I don’t know about you, but I have some serious grief brain right now. I am forgetful, less productive (that could also be the whole homeschooling two children thing), easily fatigued yet sleeping less, easily overwhelmed when I am generally resilient and anxious. I know the signs, because I have been here before. Maybe you have been here before too and if you have, I am so sorry you are here again my dear one. Or maybe these feelings are new to you and that’s ok too. It took me a year to realize that what I was experiencing was grief–because no one had died. My daughter had been in the pediatric cardiac ICU for fourteen days, but after three surgeries (one of which was planned) we brought her home to recover, return to school and church and playdates and dance. People told us we were “lucky” and that “it was so good everything’s fine now” and how “blessed” we were to have our daughter.
But it didn’t feel lucky or fine and it certainly didn’t feel like a blessing and it took us a year to figure out what it felt like was grief.

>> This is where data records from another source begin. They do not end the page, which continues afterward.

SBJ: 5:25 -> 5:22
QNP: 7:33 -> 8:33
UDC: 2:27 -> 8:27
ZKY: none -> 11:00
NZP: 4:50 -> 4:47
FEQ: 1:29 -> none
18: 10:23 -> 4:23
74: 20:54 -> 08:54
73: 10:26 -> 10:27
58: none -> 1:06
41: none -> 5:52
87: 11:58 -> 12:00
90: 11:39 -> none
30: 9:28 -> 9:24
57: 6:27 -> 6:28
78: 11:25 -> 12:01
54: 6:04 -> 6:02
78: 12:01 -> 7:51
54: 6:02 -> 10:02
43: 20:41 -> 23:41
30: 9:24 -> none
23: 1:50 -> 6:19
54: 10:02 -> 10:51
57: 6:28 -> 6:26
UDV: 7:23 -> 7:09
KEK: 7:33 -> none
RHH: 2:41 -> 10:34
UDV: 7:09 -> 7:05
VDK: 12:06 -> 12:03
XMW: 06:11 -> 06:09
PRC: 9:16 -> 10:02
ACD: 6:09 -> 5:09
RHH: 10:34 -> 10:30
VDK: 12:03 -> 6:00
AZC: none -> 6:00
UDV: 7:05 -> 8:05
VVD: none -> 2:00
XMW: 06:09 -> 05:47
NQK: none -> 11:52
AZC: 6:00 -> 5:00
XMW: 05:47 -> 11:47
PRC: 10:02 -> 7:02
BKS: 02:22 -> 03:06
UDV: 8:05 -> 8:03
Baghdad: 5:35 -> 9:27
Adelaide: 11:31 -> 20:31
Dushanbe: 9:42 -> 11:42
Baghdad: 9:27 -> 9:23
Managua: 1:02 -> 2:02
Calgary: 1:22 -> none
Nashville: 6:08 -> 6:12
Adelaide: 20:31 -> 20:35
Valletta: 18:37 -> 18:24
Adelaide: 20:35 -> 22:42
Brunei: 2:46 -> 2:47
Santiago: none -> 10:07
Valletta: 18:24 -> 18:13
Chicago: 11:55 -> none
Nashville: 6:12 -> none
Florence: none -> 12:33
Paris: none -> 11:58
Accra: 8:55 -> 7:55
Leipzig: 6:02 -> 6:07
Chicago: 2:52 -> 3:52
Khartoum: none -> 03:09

We grieved the life that had been so neatly cut in two–before and after. We grieved that our daughter, now fully dependent on a pacemaker, would never be allowed to play soccer or try gymnastics because the risk of impact could break her pacemaker and possibly end her life. Small dreams were suddenly gone, replaced with different expectations that we had to adopt as our new dreams.
When I talk about my research and writing around the intersections between parenting, pediatric medical trauma and grief I usually reactions that range from perplexed looks, to dismissive personal acknowledgements like “that must have been hard for you.” The implication being of course, that our experience must be contained to us not for our peace of mind but for the person for whom thinking about medical trauma, grief and parenthood is too much. I totally get it. No one wants to think about their baby being hooked up to a half dozen machines, sleeping long and endless nights in a chair in the pediatric ICU. But now, more than ever we need a conversation on how we care for one another in the face of medical trauma and grief. How do we wrestle with mortality? And what does trauma do to the brain? How might we grieve healthily and with grace for ourselves and one another. How do we bless and release the dreams we have lost or deferred and embrace a new reality?
My faith has been complicated by all these questions because often my own tradition, influenced by poor theology, American exceptionalism and optimism offer weak answers to these urgent questions about life and death and living a meaningful life. And yet, at the same time my faith tradition has deep wells of wisdom on what it means to be alive in the world in all its brokenness and beauty. The Psalmists wrestled in scripture with the joy and grief of life and so did the apostle Paul. The mystics and poets of the Christian faith (and other faith traditions) are able to give new words to ancient questions. And this week, Holy Week, if we are brave enough to depart from the simplistic substitutionary atonement, there is a wealth of complex and nuanced insights about God’s presence in suffering, death, grief and healing. There is comfort in a God that suffers with us, that wants life to triumph over the death dealing ways of the systems of power in our world, that comes to us in our grief so that we are not alone.
So my dear ones, I suppose all of this is to say, you are not alone. In the simpleness of your daily grief–of missing your old life, predictable and steady, of the grief of wondering how this will change us and if it will be for the better. It will change us, you and me and all of us. And our faith can shape that change in beautiful ways.